On the other hand, mortgage pre-approval involves more steps, such as credit checks and financial verification. If you’re pre-approved, the lender is making a real commitment to loan you money. There isn’t a guarantee that you’ll receive the mortgage, but a specific rate and amount is offered for a certain period of time.
In order to get pre-approved with RBC, you will need to provide some personal and financial information. It can help working alongside a RBC mortgage specialist.
How to Get a RBC Mortgage
In order to qualify for a RBC mortgage, you usually need to meet the following criteria:
- Have good credit
- Have steady, reliable income, usually from full-time employment
- Be a resident of Canada with a valid Canadian address
- Be the age of majority in your province or territory
As with the pre-approval process, RBC will request personal and financial information before extending a mortgage. Getting approved by any of the big banks in Canada can be challenging, RBC is no exception. This is particularly true if you have an unconventional financial situation. Before applying, do what you can to improve your credit and financial position to better your odds of approval.
Using RBC Mortgage Specialists
The process of applying for a mortgage can be tough to navigate on your own. RBC has a team of mortgage specialists to help you through the application and buying process. If you’d prefer to have someone assist you through your RBC mortgage, you can connect with a mortgage specialist near you.
- Pre-qualification and pre-approval. RBC allows you to obtain a preliminary mortgage offer while you determine your financing options and begin home shopping.
- Other services. By being a RBC client, you can access other services including financial products and advice.
- RBC is one of the best banks in Canada. Working alongside them will give you confidence about your financing decision.
- Strict qualification criteria. If you don’t meet the ideal borrower mold, it can be challenging to qualify for a mortgage with RBC. Specifically, if you have unstable income or bad or no credit.
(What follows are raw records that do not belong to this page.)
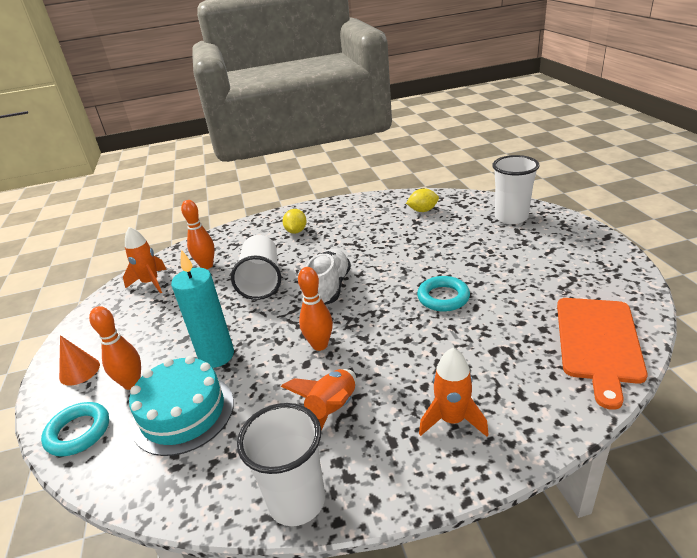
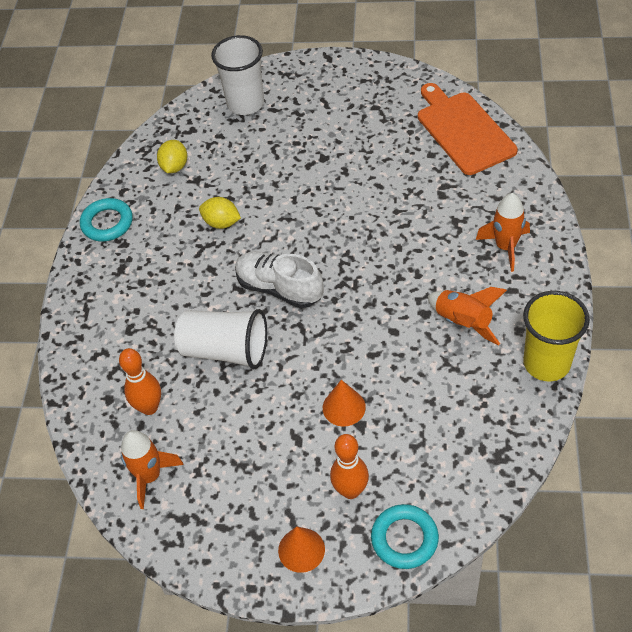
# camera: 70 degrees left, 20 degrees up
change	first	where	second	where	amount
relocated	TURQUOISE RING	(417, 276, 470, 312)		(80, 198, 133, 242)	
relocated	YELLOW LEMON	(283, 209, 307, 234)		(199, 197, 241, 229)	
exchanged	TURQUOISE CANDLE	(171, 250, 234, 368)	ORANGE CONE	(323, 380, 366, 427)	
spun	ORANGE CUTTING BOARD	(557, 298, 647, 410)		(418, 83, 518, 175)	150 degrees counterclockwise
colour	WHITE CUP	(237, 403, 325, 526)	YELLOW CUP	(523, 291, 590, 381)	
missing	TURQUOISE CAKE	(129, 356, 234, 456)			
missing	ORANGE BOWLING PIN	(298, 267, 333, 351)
- Competitive rates are exclusive. RBC sometimes offers competitive or special rates, but they’re usually reserved for individuals that perform a high volume of banking.
- Higher early repayment penalties. If you break a mortgage early with RBC, you might incur an IRD penalty (Interest Rate Differential). These fees are widely known to be extremely costly.
What are the different kinds of rates?
Banks offer different kinds of rates for mortgages. All of Canada’s big banks usually offer three types of rates: inflated rates used for reference, contracts and penalties; rates they post online or advertise to customers as special or limited time offers; and rates they keep quiet about but are the best rates, normally these are negotiated.
Posted rates are the rates used to determine penalty fees. As a result, these rates are inflated to get banks more money. No one should be paying posted rates on a mortgage. They are used for reference and customers can negotiate or seek out better advertised rates from there.
Special Mortgage Rates
Special mortgage rates are the rates normally offered online or in advertisements as a limited time deal. They are not limited time deals or special in any way. They are lower than posted rates and generally what mortgage specialists can outright offer clients. However, smaller lenders and credit unions generally offer more competitive rates than the big banks’ special rates. Seeking out comparable loans and their rates can put you in a position to ask for even better rates than what big banks offer you as “special”.
Discretionary rates are the good deals big banks can offer, but won’t openly tell clients about or advertise publicly. Banks will offer these rates to preferred clients, because they don’t want to lose their business. Ultimately, banks want business and any client, preferred or not, can negotiate rates down into the discretionary category.